==== Source passage ====

# Eton and ScanSpeak



## Theresa (Aug 23, 2010)

I have a pair of Eton Symphony 7s that are actively crossed over but my center channel is a ScanSpeak Rediscovery (Madisound) and I want them to match. So I'm having new baffles cut and getting some 18W4531's. I will be using them for the midwoofers of my R/Ls and the Eton ceramic/magnesium tweeter for the highs. They will be actively crossed over at 1700Hz with a 24db/octave (do not take into account the roll-off of the drivers) crossover (which might change after measurement) using my miniDSPs. My center measures best with this crossover configuration. I've never run across this combination so it is an adventure! I really do love the sound of both the Eton tweeters and the ScanSpeaks.


----------



## GranteedEV (Aug 8, 2010)

Speaker design is as much about getting smooth and consistent / flat off axis response as it is about getting clean on-axis response.

==== Data extracts ====

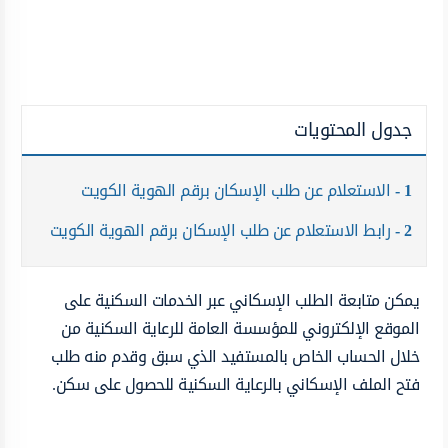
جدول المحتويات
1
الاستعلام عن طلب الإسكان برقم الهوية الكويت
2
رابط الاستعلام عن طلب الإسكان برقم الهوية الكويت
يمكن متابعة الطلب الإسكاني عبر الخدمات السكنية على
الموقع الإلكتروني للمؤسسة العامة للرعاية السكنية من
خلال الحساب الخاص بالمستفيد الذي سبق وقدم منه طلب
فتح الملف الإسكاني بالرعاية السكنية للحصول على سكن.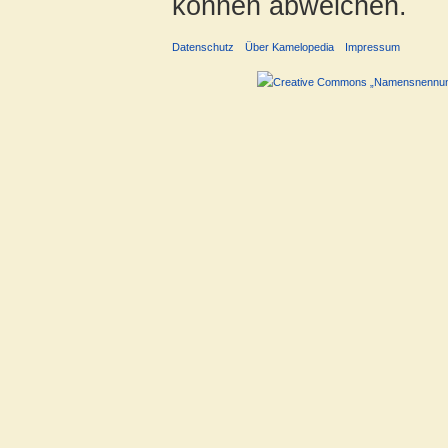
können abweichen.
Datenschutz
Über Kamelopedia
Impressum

====
==== Data extracts ====

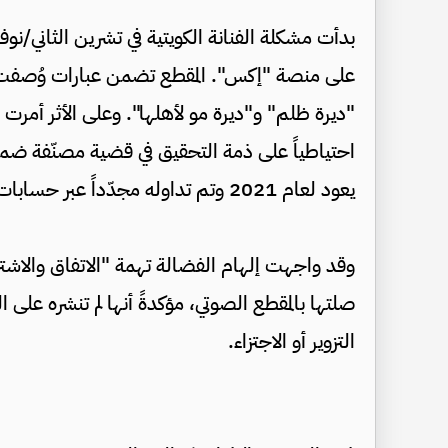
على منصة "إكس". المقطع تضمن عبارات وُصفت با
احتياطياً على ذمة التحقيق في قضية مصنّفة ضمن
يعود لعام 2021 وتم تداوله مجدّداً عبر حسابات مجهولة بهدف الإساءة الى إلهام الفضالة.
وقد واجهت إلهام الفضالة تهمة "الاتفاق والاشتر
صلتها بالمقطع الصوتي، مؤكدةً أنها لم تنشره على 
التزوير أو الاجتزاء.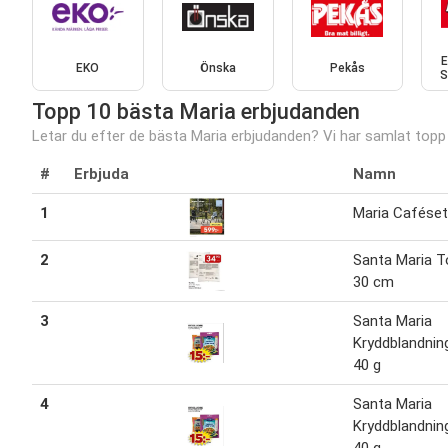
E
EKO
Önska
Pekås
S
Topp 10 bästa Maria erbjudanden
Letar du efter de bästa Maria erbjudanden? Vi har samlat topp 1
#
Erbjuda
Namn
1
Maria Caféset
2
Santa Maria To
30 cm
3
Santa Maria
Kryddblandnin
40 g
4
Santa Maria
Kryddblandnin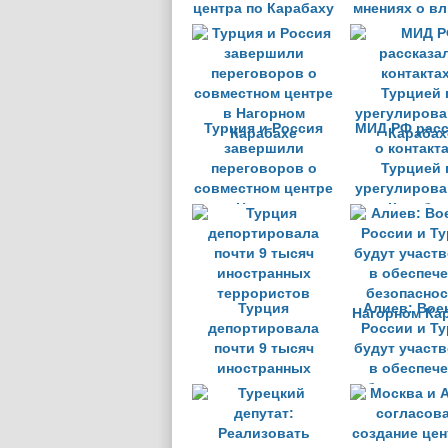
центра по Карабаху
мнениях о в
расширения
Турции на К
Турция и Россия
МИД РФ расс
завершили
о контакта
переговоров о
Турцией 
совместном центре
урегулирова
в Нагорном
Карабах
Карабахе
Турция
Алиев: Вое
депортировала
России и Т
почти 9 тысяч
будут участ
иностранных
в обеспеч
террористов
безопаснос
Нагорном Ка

====

* Task instructions
• A. Based on the Eton and ScanSpeak thread, does each statement agree with it? Give yes or no for each, with the exact deciding words. (i) The crossover point will be 1700Hz. (ii) A ScanSpeak tweeter will handle the highs in the R/L speakers. (iii) The stated 24db/octave slope includes the drivers' own roll-off.
• B. In the Eton and ScanSpeak thread, why is Theresa having new baffles cut and getting 18W4531's for her Eton Symphony 7s?
• C. List every piece of audio equipment named in the Eton and ScanSpeak thread.

* Task-by-task solutions
• A.
(i) Yes: "They will be actively crossed over at 1700Hz"
(ii) No: "the Eton ceramic/magnesium tweeter for the highs"
(iii) No: "(do not take into account the roll-off of the drivers)"

• B. Her center channel is a ScanSpeak Rediscovery, and she wants the Eton Symphony 7s to match it. She will use the 18W4531's as the midwoofers of her R/L speakers.

• C.
- Eton Symphony 7s
- ScanSpeak Rediscovery (Madisound)
- 18W4531's
- Eton ceramic/magnesium tweeter
- miniDSPs